■ RECORDED INFORMATION
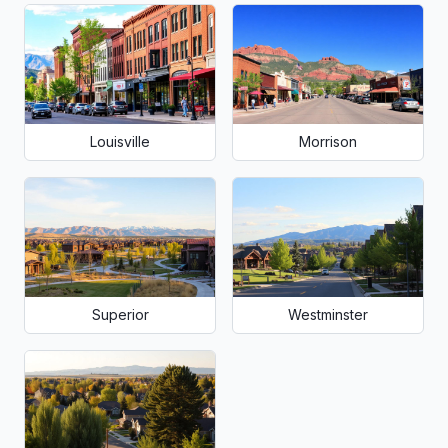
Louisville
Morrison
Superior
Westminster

--

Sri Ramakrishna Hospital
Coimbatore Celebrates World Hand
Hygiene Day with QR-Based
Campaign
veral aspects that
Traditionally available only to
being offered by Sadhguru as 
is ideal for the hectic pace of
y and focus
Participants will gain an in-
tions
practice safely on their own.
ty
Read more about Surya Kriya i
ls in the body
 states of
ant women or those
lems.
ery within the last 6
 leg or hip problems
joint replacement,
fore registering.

--

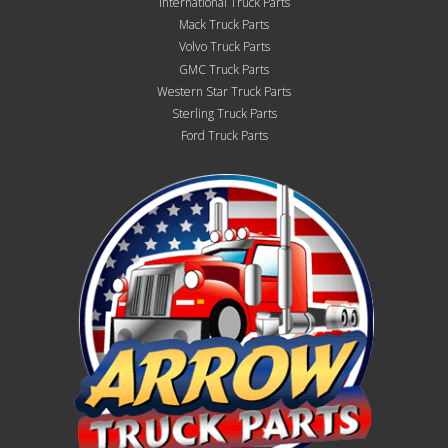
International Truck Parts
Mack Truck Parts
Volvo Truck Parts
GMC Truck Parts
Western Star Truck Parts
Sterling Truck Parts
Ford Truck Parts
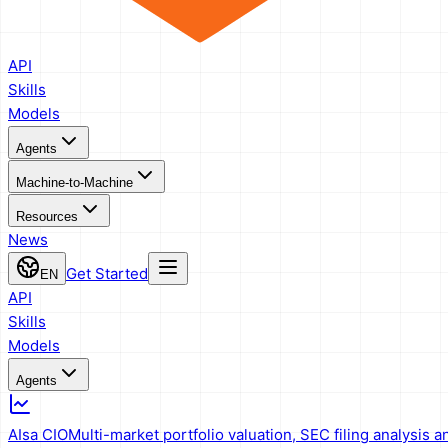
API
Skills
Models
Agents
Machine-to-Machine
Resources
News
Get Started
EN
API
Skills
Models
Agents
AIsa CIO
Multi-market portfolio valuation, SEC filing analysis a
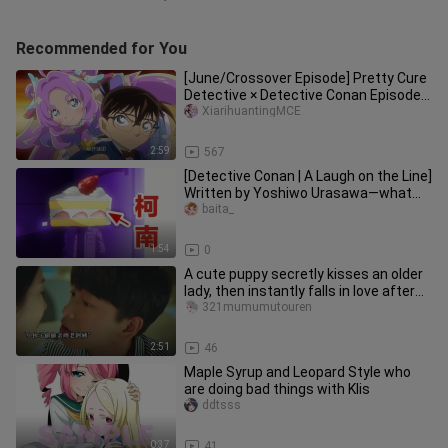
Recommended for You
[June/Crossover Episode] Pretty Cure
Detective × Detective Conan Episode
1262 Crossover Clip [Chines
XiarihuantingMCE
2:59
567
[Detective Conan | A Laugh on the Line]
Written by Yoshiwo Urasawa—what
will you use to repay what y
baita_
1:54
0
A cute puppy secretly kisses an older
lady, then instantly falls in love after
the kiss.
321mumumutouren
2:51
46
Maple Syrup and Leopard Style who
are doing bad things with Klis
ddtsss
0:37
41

■ REQUIRED ACTION
Copy the data from the line containing "Sri Ramakrishna Hospital" through the line containing "fore registering.", both included, replacing "Participants" with "Attendees" and changing nothing else.

■ ANSWER BELOW
Sri Ramakrishna Hospital
Coimbatore Celebrates World Hand
Hygiene Day with QR-Based
Campaign
veral aspects that
Traditionally available only to
being offered by Sadhguru as 
is ideal for the hectic pace of
y and focus
Attendees will gain an in-
tions
practice safely on their own.
ty
Read more about Surya Kriya i
ls in the body
 states of
ant women or those
lems.
ery within the last 6
 leg or hip problems
joint replacement,
fore registering.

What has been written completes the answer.